Skeletal landmark data
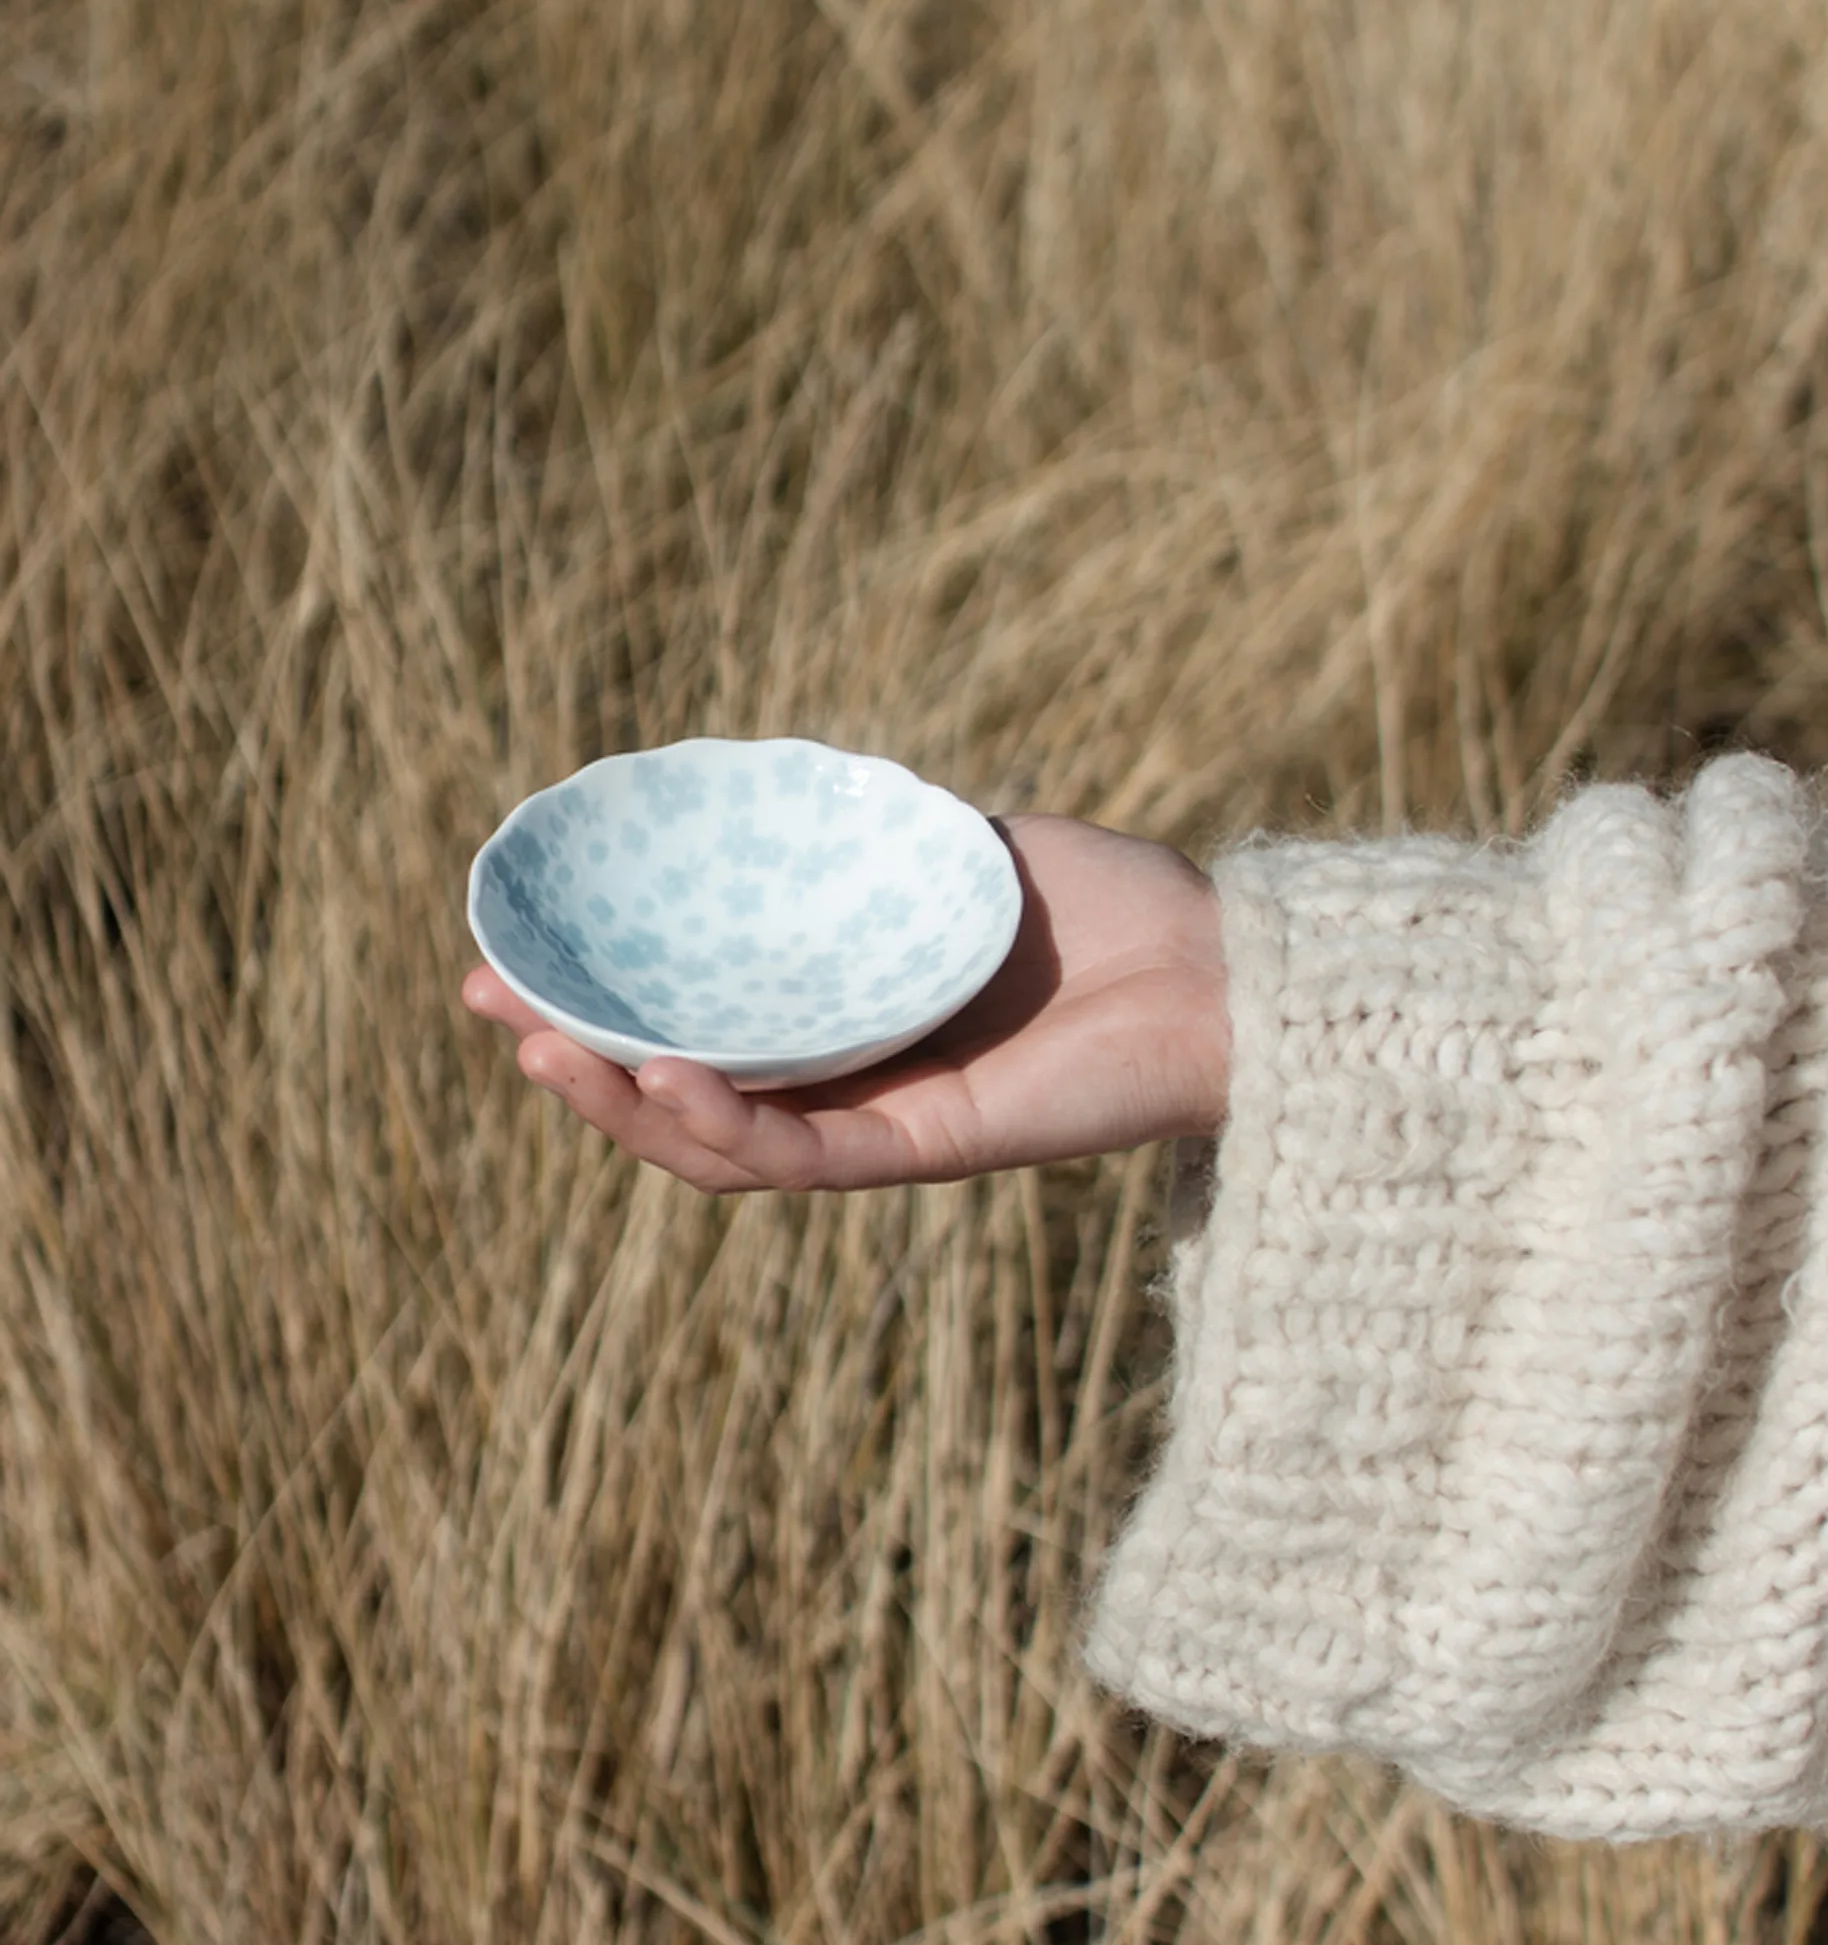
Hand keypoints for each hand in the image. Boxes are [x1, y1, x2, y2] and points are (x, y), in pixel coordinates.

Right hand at [461, 814, 1228, 1191]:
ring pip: (715, 1143)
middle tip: (484, 1002)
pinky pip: (799, 1156)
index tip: (507, 949)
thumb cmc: (1115, 903)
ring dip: (618, 1101)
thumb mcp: (959, 844)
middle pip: (678, 1090)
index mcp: (843, 1017)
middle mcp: (848, 1082)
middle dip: (572, 1055)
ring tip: (539, 1048)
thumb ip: (868, 837)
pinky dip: (721, 1122)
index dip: (597, 995)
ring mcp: (882, 1122)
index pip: (692, 1019)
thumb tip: (763, 789)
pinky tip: (661, 1070)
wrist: (1226, 969)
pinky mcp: (927, 1148)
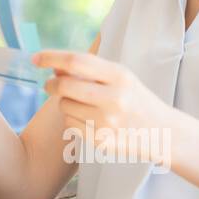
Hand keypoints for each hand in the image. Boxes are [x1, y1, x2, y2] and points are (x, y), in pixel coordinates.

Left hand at [33, 50, 172, 163]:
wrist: (162, 132)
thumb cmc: (135, 99)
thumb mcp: (119, 77)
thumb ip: (89, 69)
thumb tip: (54, 67)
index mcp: (120, 77)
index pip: (76, 62)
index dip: (51, 57)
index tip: (35, 58)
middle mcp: (114, 99)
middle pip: (64, 86)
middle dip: (51, 84)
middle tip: (50, 84)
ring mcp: (107, 123)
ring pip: (64, 107)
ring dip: (65, 103)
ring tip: (83, 104)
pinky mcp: (101, 141)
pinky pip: (70, 125)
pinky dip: (72, 119)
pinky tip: (89, 119)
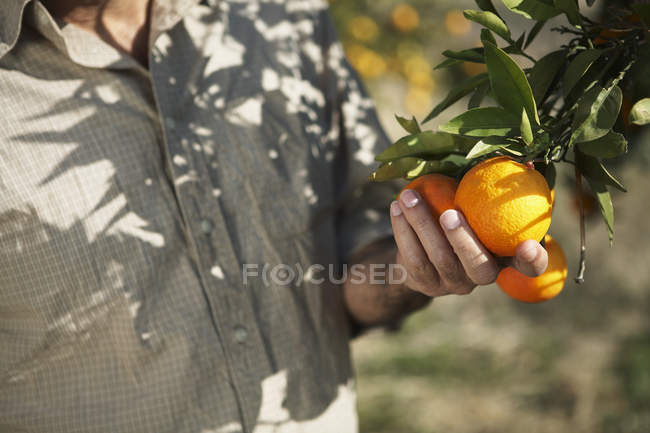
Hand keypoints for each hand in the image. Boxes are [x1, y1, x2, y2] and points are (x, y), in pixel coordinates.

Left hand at [390, 189, 547, 297]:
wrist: (422, 249)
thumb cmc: (461, 214)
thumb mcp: (478, 204)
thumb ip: (494, 189)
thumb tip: (524, 161)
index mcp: (504, 257)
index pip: (528, 266)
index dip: (533, 260)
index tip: (528, 246)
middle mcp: (483, 276)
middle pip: (477, 265)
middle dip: (463, 239)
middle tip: (449, 213)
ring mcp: (453, 283)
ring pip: (439, 258)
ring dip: (422, 224)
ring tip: (408, 196)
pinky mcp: (425, 283)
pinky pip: (413, 258)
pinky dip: (403, 230)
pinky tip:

- What you will do -
From the line holding "wrist: (162, 132)" to the line holding "pinky pip: (70, 125)", inclusive, restate each line above exactly as written.

- Result for this exercise -
wrist: (162, 132)
thumb cmc: (135, 99)
thumb mcp: (119, 77)
thumb ip: (89, 69)
thumb tip: (54, 67)
index mcp: (120, 77)
index pip: (76, 62)
index dip: (51, 57)
index tip: (35, 58)
middle mcp: (114, 99)
middle pip: (64, 86)
middle dip: (51, 84)
middle tip: (50, 84)
ring mcp: (107, 123)
ring pip: (64, 107)
ring dip: (65, 103)
ring tip: (83, 104)
pinky mcp: (101, 141)
pinky pip: (70, 125)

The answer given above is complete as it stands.